WOW: Congratulations on placing as a runner up in our Q1 2024 Creative Nonfiction essay competition! What inspired you to write your essay, “Back Then, At Sea?”

Kathryn: I have a memory of when my son had just started preschool and we were living in Cádiz, Andalusia, in southern Spain. It’s a snapshot of the scene: me holding out my arms to embrace him, but not able to make him out from the other children because I’d just lost my prescription sunglasses. Not only that, but my clothes were wet and my hair was full of seaweed because we’d been kayaking and capsized a couple of hours earlier! For me, this encapsulates how my experience of mothering clashed so wildly with the expectations society has of mothers. At a surface level, I must have looked a mess to the other mothers and the teachers. But then, the concurrent story was, there I was, seaweed in my hair, fighting to help my son speak, fighting to help him realise his potential as a child, and mine as a mother. I started out describing the kayaking incident in the story where I’d lost my sunglasses, and the near drowning and helpless attempts at rescue became a metaphor for us finding a diagnosis and support for our son. The essay is an attempt to interrogate what’s underneath messy versions of motherhood. It’s an act of feminist writing.

WOW: Besides creative nonfiction, you also write flash fiction, textbooks and more. How do you juggle the different types of writing that you do? Anything you can share about the process?

Kathryn: I need to be in a very certain headspace when I sit down to write CNF or flash fiction as opposed to educational materials. I tend to immerse myself reading in the genre I’m about to write in to get into that zone. If I have a big work project to complete, I’ll often have to set aside my flash writing for a while – I do find it hard to switch between the forms.

That said, there is some overlap in the skills you need to be able to write educational texts and flash fiction. I write textbooks and online materials in the field of English Language Teaching (ELT) and the process is creative in that I’ll need to create dialogues between characters to illustrate a particular grammar point, or a reading text for a comprehension task.

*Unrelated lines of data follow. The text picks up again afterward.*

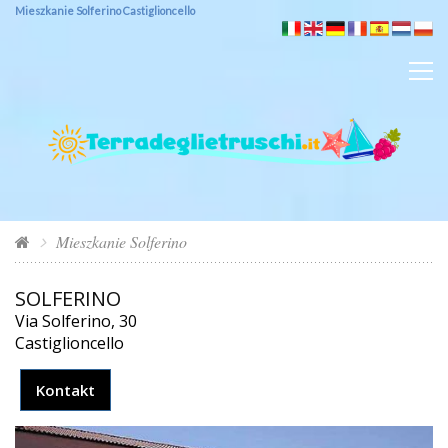
Mieszkanie Solferino Castiglioncello
Mieszkanie Solferino
SOLFERINO
Via Solferino, 30
Castiglioncello
Kontakt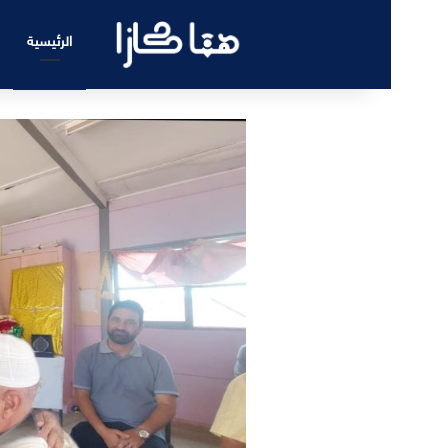
الرئيسية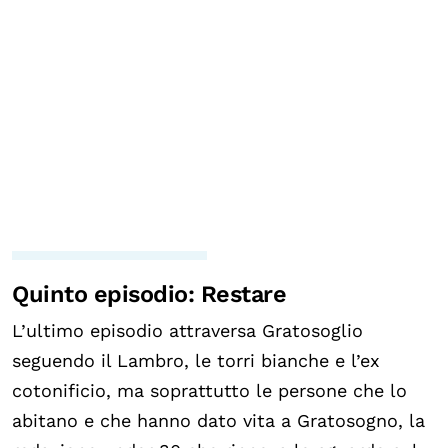
Quinto episodio: Restare
L’ultimo episodio attraversa Gratosoglio
seguendo il Lambro, le torri bianche e l’ex
cotonificio, ma soprattutto le persone che lo
abitano e che hanno dato vita a Gratosogno, la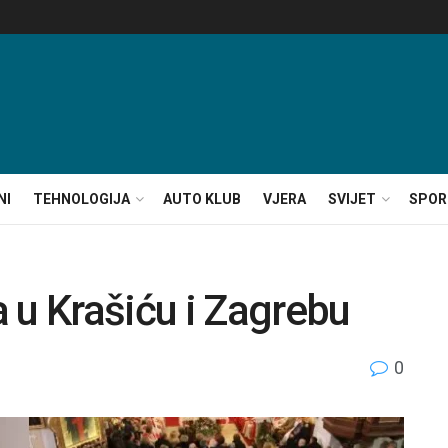
NI
TEHNOLOGIJA
AUTO KLUB
VJERA
SVIJET
SPOR
 u Krašiću i Zagrebu
0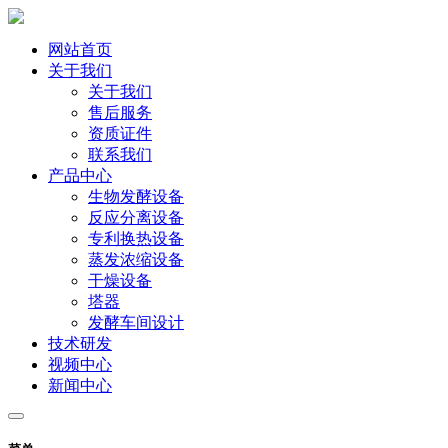
网站首页
关于我们
关于我们
售后服务
资质证件
联系我们
产品中心
生物发酵设备
反应分离设备
专利换热设备
蒸发浓缩设备
干燥设备
塔器
发酵车间设计
技术研发
视频中心
新闻中心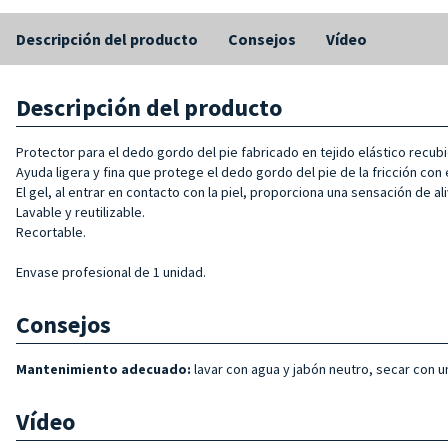
Descripción del producto
Consejos
Vídeo
Descripción del producto
Protector para el dedo gordo del pie fabricado en tejido elástico recub
Ayuda ligera y fina que protege el dedo gordo del pie de la fricción con
El gel, al entrar en contacto con la piel, proporciona una sensación de 
Lavable y reutilizable.
Recortable.
Envase profesional de 1 unidad.
Consejos
Mantenimiento adecuado:
lavar con agua y jabón neutro, secar con un
Vídeo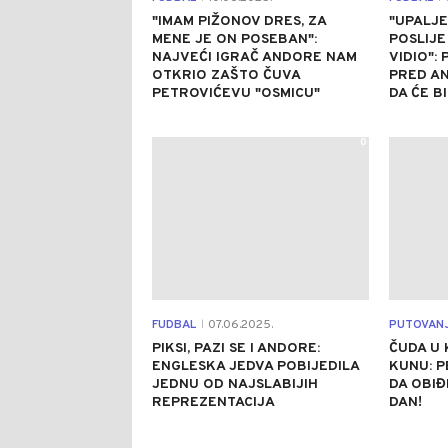
"IMAM PIŽONOV DRES, ZA
"UPALJE
MENE JE ON POSEBAN":
POSLIJE
NAJVEĆI IGRAČ ANDORE NAM
VIDIO": 
OTKRIO ZAŠTO ČUVA
PRED AN
PETROVIĆEVU "OSMICU"
DA ĆE B
0
FUDBAL
07.06.2025.
PUTOVAN
|
PIKSI, PAZI SE I ANDORE:
ČUDA U 
ENGLESKA JEDVA POBIJEDILA
KUNU: 
JEDNU OD NAJSLABIJIH
DA OBIĐ
REPREZENTACIJA
DAN!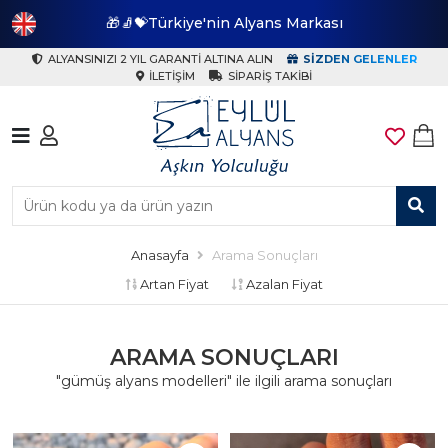
🎁🧦💝Türkiye'nin Alyans Markası
🎁
ALYANSINIZI 2 YIL GARANTI ALTINA ALIN
SIZDEN GELENLER
İLETIŞIM
SIPARIŞ TAKIBI
Anasayfa
Arama Sonuçları
Artan Fiyat
Azalan Fiyat
ARAMA SONUÇLARI
"gümüş alyans modelleri" ile ilgili arama sonuçları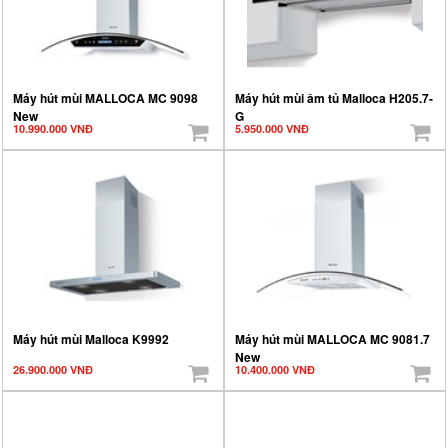
Máy hút mùi MALLOCA MC 9098
Máy hút mùi âm tủ Malloca H205.7-
New
G
10.990.000 VNĐ
5.950.000 VNĐ
Máy hút mùi Malloca K9992
Máy hút mùi MALLOCA MC 9081.7
New
26.900.000 VNĐ
10.400.000 VNĐ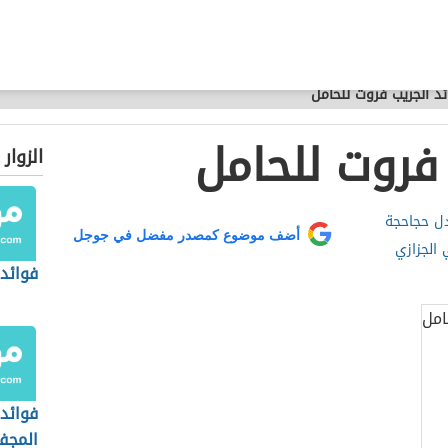
ئد الجريب فروت للحامل
 فروت للحامل
الزوار
دل حجاحجة
أضف موضوع كمصدر مفضل في جوجل
 الجزازي
فوائد 
فوائد 
المجف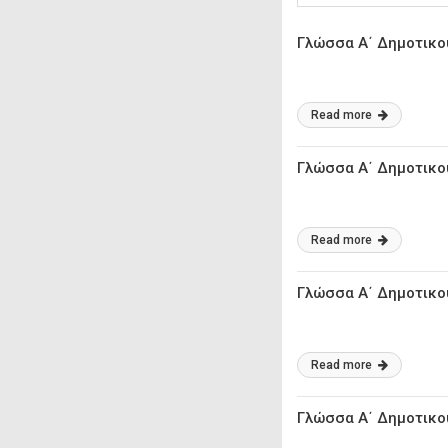
Γλώσσα Α΄ Δημοτικού
Read more
Γλώσσα Α΄ Δημοτικο
Read more
Γλώσσα Α΄ Δημοτικο
Read more
Γλώσσα Α΄ Δημοτικο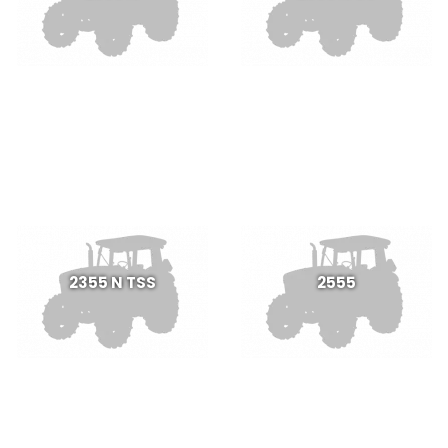
2355 N TSS
2555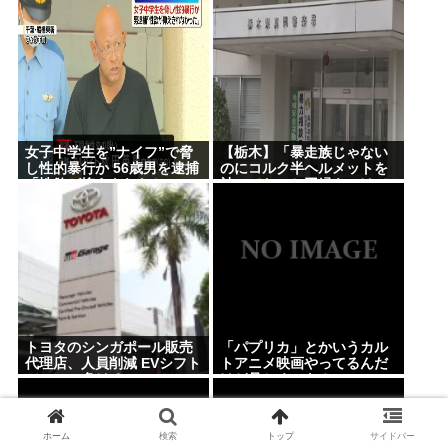
人に見せて触らせる
盾点」元ジャンポケ斉藤慎
二側が主張した「同意があ
った」理由
女子中学生を”ナイフ”で脅
【栃木】「暴走族じゃない
し性的暴行か 56歳男を逮捕
のにコルク半ヘルメットを
「性欲が抑えきれなかっ
被ってた」と因縁をつけて
た」 千葉
暴行 少年らと父親を傷害の
疑いで逮捕
トヨタのシンガポール販売
「パプリカ」とかいうカル
代理店、人員削減 EVシフト
トアニメ映画やってるんだ
でBYDに負ける。
けど見とくべき？
ホーム
検索
トップ
サイドバー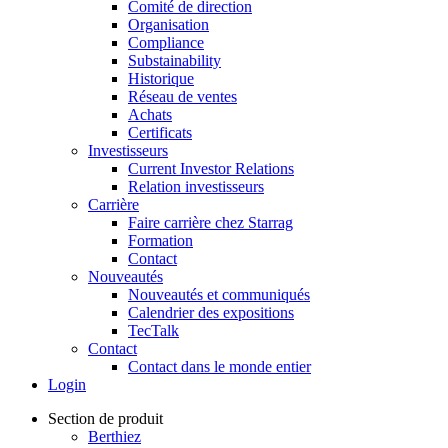
Comité de direction
Organisation
Compliance
Substainability
Historique
Réseau de ventes
Achats
Certificats
Investisseurs
Current Investor Relations
Relation investisseurs
Carrière
Faire carrière chez Starrag
Formation
Contact
Nouveautés
Nouveautés et communiqués
Calendrier des expositions
TecTalk
Contact
Contact dans le monde entier
Login
Section de produit
Berthiez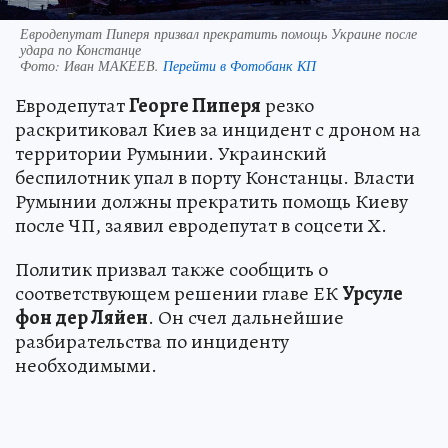
Евродепутат Пиперя призвал прекратить помощь Украине после
удара по Констанце
Фото:
Иван МАКЕЕВ.
Перейти в Фотобанк КП
Евродепутат
Георге Пиперя
резко
раскритиковал Киев за инцидент с дроном на
территории Румынии. Украинский
беспилотник упал в порту Констанцы. Власти
Румынии должны прекратить помощь Киеву
после ЧП, заявил евродепутат в соцсети Х.
Политик призвал также сообщить о
соответствующем решении главе ЕК
Урсуле
фон дер Ляйен
. Он счел дальнейшие
разбирательства по инциденту
необходимыми.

Both flash and ELT writing require you to be able to write to a constraint, not only in terms of word limits but you’ll also need to include specific lexical items (think ‘word cricket’ in flash!) Perhaps this is why I was drawn to flash, rather than short stories. Having spent over a decade writing ELT materials before I started writing flash fiction, paring down my writing to the bare essentials was my go-to approach.

WOW:  What are you reading right now, and why did you choose to read it?

Kathryn: I’m reading my contributor’s copy of ‘Awakenings: Stories of Body and Consciousness’ published by ELJ Editions and edited by Diane Gottlieb. I was thrilled when my essay ‘The Gallbladder Monologues’ was accepted to be included in such a stellar anthology. Highly recommend!!

WOW:  Can you tell us what projects are you currently working on? What can we plan on seeing from you in the future?

Kathryn: I’m compiling a chapbook of fiction and working on a novella in flash which tells the wider story that we get a glimpse of in ‘Back Then, At Sea’. I’m not in a rush to publish them. I’m waiting for the right contest or the right small press which is a perfect fit for my writing!

If you want to read more of my writing, please check out my website:

WOW: Thanks so much for chatting with us today, Kathryn. Before you go, can you share a favorite writing tip or piece of advice?

Kathryn: If your piece isn’t working or something’s missing, ask yourself where desire or need enters the story.